Since 1923 • For a greater Loyola

The Maroon

Since 1923 • For a greater Loyola

The Maroon

Since 1923 • For a greater Loyola

The Maroon

    Clooney demands empathy

    Experience All The Way Down
    Experience+All+The+Way+Down
    Experience All The Way Down

    During the Christmas break, I did the things one doesn’t have the chance to do during the busy school semesters.

    I got reacquainted with my old bedroom; I spent time with my family; I went out with my friends; and I went to see the movies. I’d like to talk to you about one of them.

     “Up in the Air,” based on the book by Walter Kirn, is the third film by Jason Reitman who previously directed “Juno” and “Thank You For Smoking.” The leading man of leading men, George Clooney, stars as Ryan Bingham, a termination facilitator, that is, he fires people. When a corporation decides, for one reason or the other, that you’re out, they pay his company to send his smiling face over to tell you so in sympathetic words. He spends his life traveling all over the United States helping people “move on.”

    For a man who spends his life hopping from plane to plane, home is not the picket fence and green lawn dream. It is, well, up in the air. Where does he live? “Here,” he says to a passenger who asks him during a flight.

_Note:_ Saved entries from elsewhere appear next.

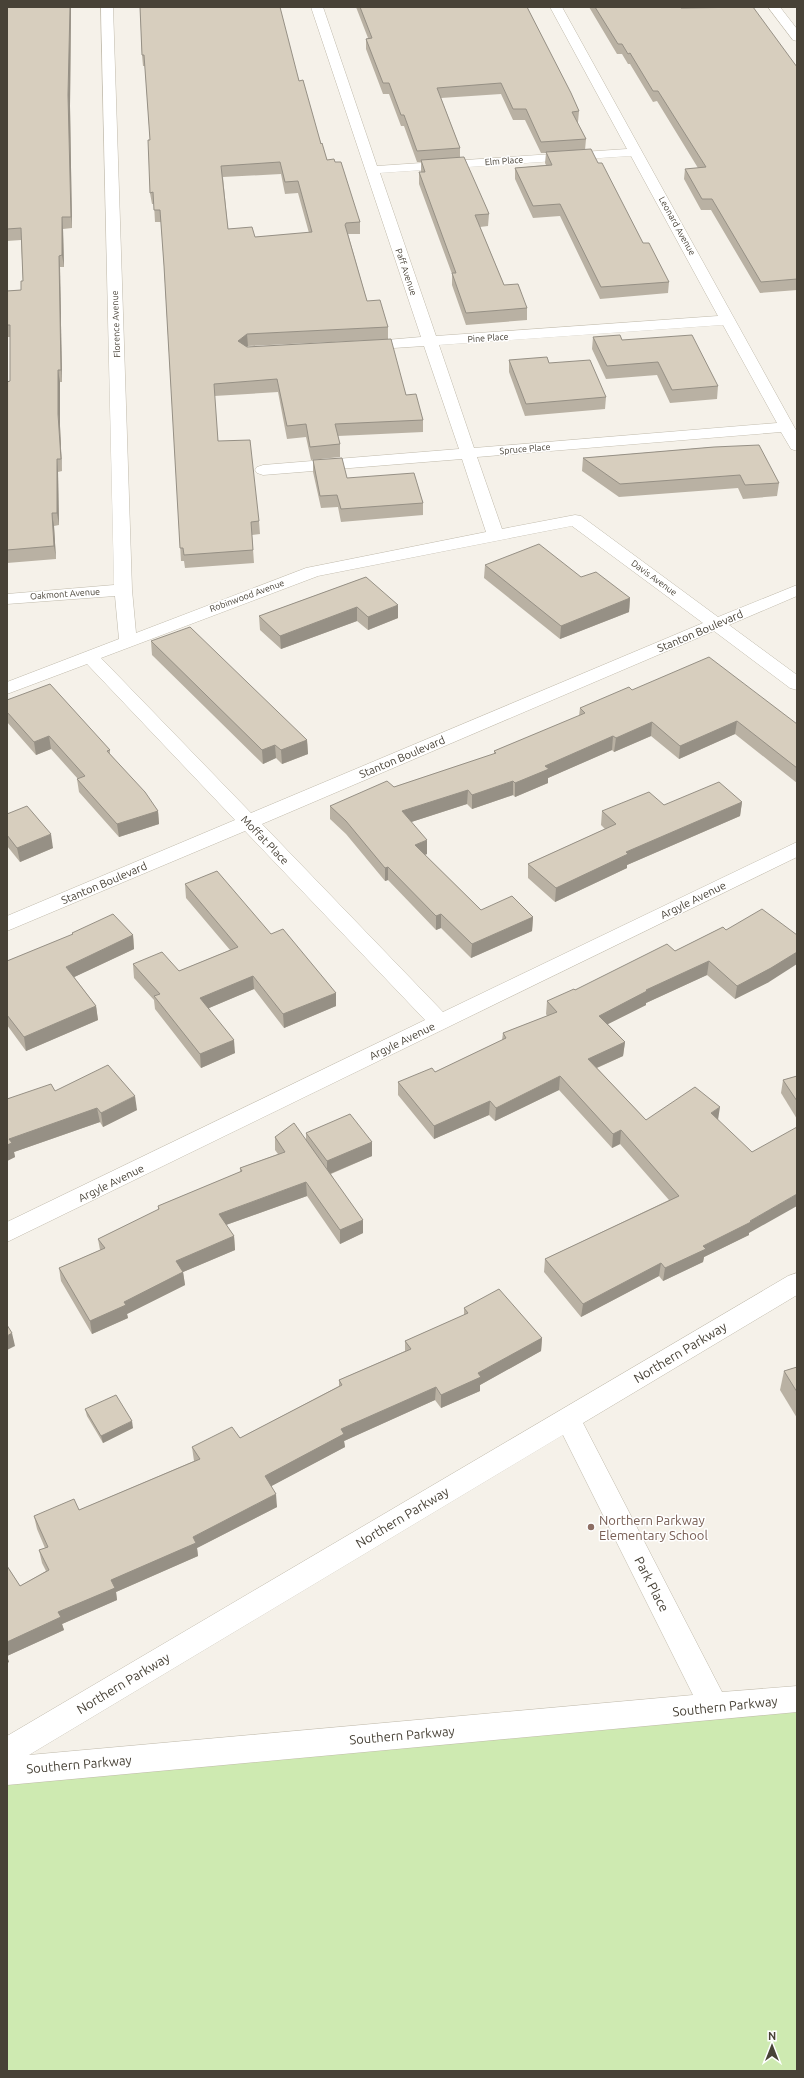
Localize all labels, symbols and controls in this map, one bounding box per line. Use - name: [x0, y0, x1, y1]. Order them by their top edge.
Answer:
- street label: Elm Place: [484, 155, 524, 167]
- street label: Leonard Avenue: [657, 195, 697, 257]
- street label: Paff Avenue: [393, 247, 419, 297]
- street label: Florence Avenue: [110, 290, 122, 358]
- street label: Pine Place: [467, 332, 509, 344]
- street label: Spruce Place: [499, 442, 551, 456]
- street label: Davis Avenue: [629, 558, 679, 598]
- street label: Robinwood Avenue: [208, 578, 286, 614]
- street label: Oakmont Avenue: [30, 587, 100, 601]
- street label: Stanton Boulevard: [655, 608, 745, 654]
- street label: Stanton Boulevard: [357, 734, 447, 780]
- street label: Moffat Place: [239, 813, 291, 867]
- street label: Stanton Boulevard: [59, 860, 149, 906]
- street label: Argyle Avenue: [658, 879, 728, 921]
- street label: Argyle Avenue: [367, 1020, 437, 1062]
- street label: Argyle Avenue: [76, 1162, 146, 1204]
- street label: Northern Parkway: [631, 1319, 729, 1385]
- street label: Northern Parkway: [353, 1484, 451, 1550]
- place label: Northern Parkway Elementary School: [599, 1513, 708, 1542]
- marker: Northern Parkway Elementary School: [586, 1522, 596, 1532]
- street label: Park Place: [632, 1554, 672, 1614]
- street label: Northern Parkway: [74, 1650, 172, 1716]
- street label: Southern Parkway: [672, 1694, 778, 1718]
- street label: Southern Parkway: [349, 1723, 455, 1747]
- street label: Southern Parkway: [26, 1752, 132, 1776]
- north arrow: [752, 2026, 792, 2066]
- text: N: [768, 2030, 776, 2042]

    Later, the film’s most iconic image appears, that which has been printed in the promotional posters: a gigantic airplane, docked, and Clooney with the small suitcase in his hand, staring up at it. The image’s composition is enough to enthrall any perceiver —the blue sky and the plane enveloping the dark silhouette of Clooney. He feels at home in the 707, by himself — he wants no picket fence. He prefers to live free of the overbearing work of having a family or a long-term relationship. He says during a lecture that human beings are like sharks — they have to keep moving to be alive. To move slowly is to die. And this is why we need a “light backpack,” free of the labor of love. We need to run through life — but for what?

    At the beginning of the film, Bingham doesn’t know just how alone he is. Yet the film carries him through a journey of disillusions that will test his beliefs. Then comes the sad realization that for someone of his lifestyle, love in all its forms can only be an ephemeral taste. And in the end, we are left with him, again, staring up at the “Arrivals/Departures”

    board, realizing the sadness of his existence. His only consolation is that while he is up in the air, below him people are hugging each other and the idea that sad men and women can find consolation in the embrace of their children, their friends, or their lovers.

    I thought about my friends from back home, my family, and Loyola, where I have had the honor to meet many good people. And I was grateful, because realizing that you are loved is just as beautiful a feeling as loving. But that afternoon in the movie theater, what I most wanted to do was to reach out across the screen and put my hand on Ryan’s shoulder.